ORFC 2024 with Harry Mulligan


Insight into Farming’s Challenges and Opportunities at Oxford Conference

In the first week of 2024, I was fortunate to attend the Oxford Real Farming Conference (ORFC), an event that provides a unique insight into the challenges and opportunities farmers and food producers are tackling, but also the options available for society as a whole moving forward.  

Food and farming is at a unique crossroads. On one side, farmers are expected to become leading drivers in the fight against climate change; reducing emissions, improving land ecology and protecting the environment. While on the other side, they must meet the demands of a growing population, in a society experiencing a decrease in the average food expenditure and food price stagnation. It is a near impossible task to find the balance, and it appears to be two incompatible ideas. Having attended ORFC this year however, I disagree. Across the talks I attended, it was clear that sustainable food production that meets the needs of this country is possible. One talk described it as a three-legged stool – each leg representing economics, the environment and society, and the industry can succeed if producers manage all three in balance.  

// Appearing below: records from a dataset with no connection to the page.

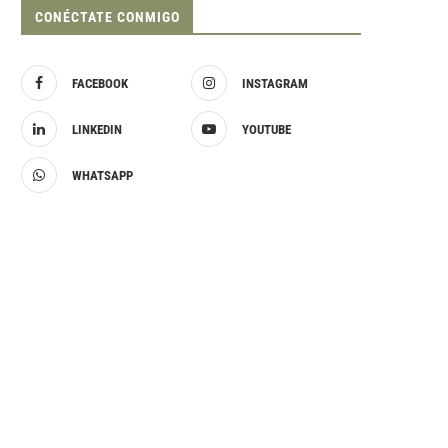
CONÉCTATE CONMIGO
FACEBOOK
INSTAGRAM
LINKEDIN
YOUTUBE
WHATSAPP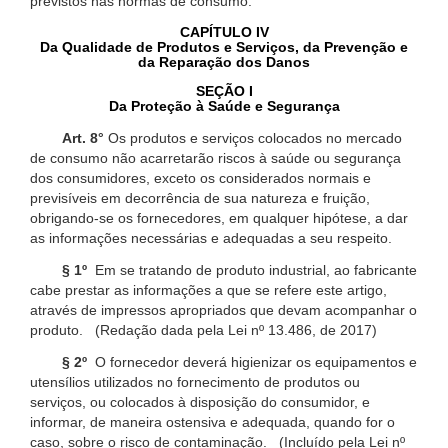
previstos nas normas de consumo.
CAPÍTULO IV
Da Qualidade de Produtos e Serviços, da Prevenção e
da Reparação dos Danos
SEÇÃO I
Da Proteção à Saúde e Segurança
Art. 8°
Os produtos e serviços colocados no mercado
de consumo não acarretarão riscos à saúde ou segurança
dos consumidores, exceto os considerados normais e
previsíveis em decorrência de sua natureza e fruição,
obrigando-se os fornecedores, em qualquer hipótese, a dar
as informações necessárias e adequadas a seu respeito.
§ 1º
Em se tratando de produto industrial, ao fabricante
cabe prestar as informações a que se refere este artigo,
através de impressos apropriados que devam acompanhar o
produto. (Redação dada pela Lei nº 13.486, de 2017)
§ 2º
O fornecedor deverá higienizar os equipamentos e
utensílios utilizados no fornecimento de produtos ou
serviços, ou colocados à disposição do consumidor, e
informar, de maneira ostensiva e adequada, quando for o
caso, sobre o risco de contaminação. (Incluído pela Lei nº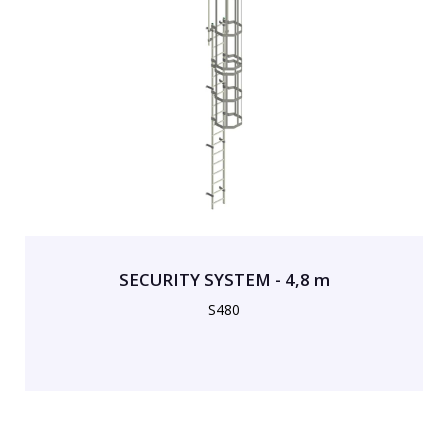
SECURITY SYSTEM - 4,8 m
S480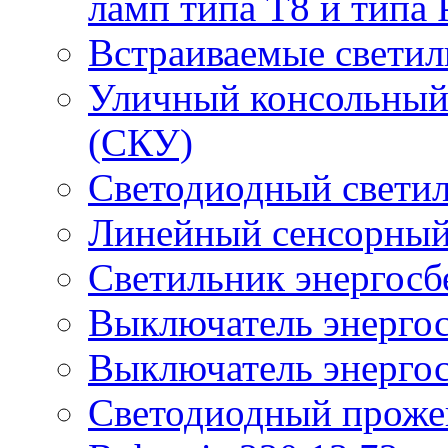
ламп типа Т8 и типа 
Встраиваемые светил
Уличный консольный
(СКУ)
Светодиодный свети
Линейный сенсорный
Светильник энергос
Выключатель энерго
Выключатель энерго
Светодиодный проже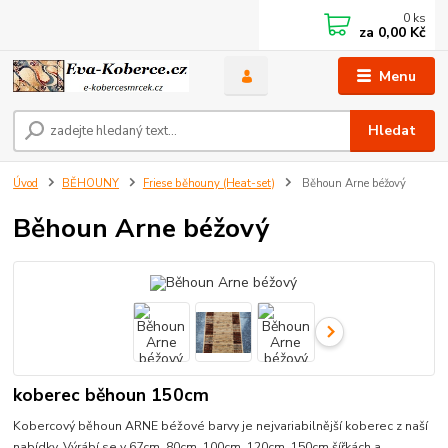
0
ks
za
0,00 Kč
Menu
Hledat
Úvod
BĚHOUNY
Friese běhouny (Heat-set)
Běhoun Arne béžový
Běhoun Arne béžový
koberec běhoun 150cm
Kobercový běhoun ARNE béžové barvy je nejvariabilnější koberec z naší
nabídky. Výrábí se v 67cm, 80cm, 100cm, 120cm, 150cm šířkách a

A key takeaway from the conference was the importance of education. It is far too easy for the hard work and the complexity of the food we buy to be ignored or missed, and the reality for many of us is a quick, seemingly unimportant, scan of a product before deciding on a purchase. Attempting to convey messages of health and nutrition, ecology and climate change on the side of a pack is a losing battle- already we see the complex topic of nutrition boiled down to a traffic light system for consumers. In a further talk I attended during the two days, small-scale producers discussed the benefit of delivering food directly to consumers, where a shorter supply chain allows for topics such seasonality, quality and price to be discussed in unison. This, I believe will provide those sat outside the industry a deeper appreciation of the challenges that stakeholders face, making it harder to simply pin issues like emissions on the farming community.

For my own education, the conference shed a light on the challenges farmers face and the importance for all components of the food industry to work together. By the end, I left daunted by the scale of the challenges that lie ahead, but also amazed at the work we have done so far. I urge those who are looking to make a difference to attend ORFC next year!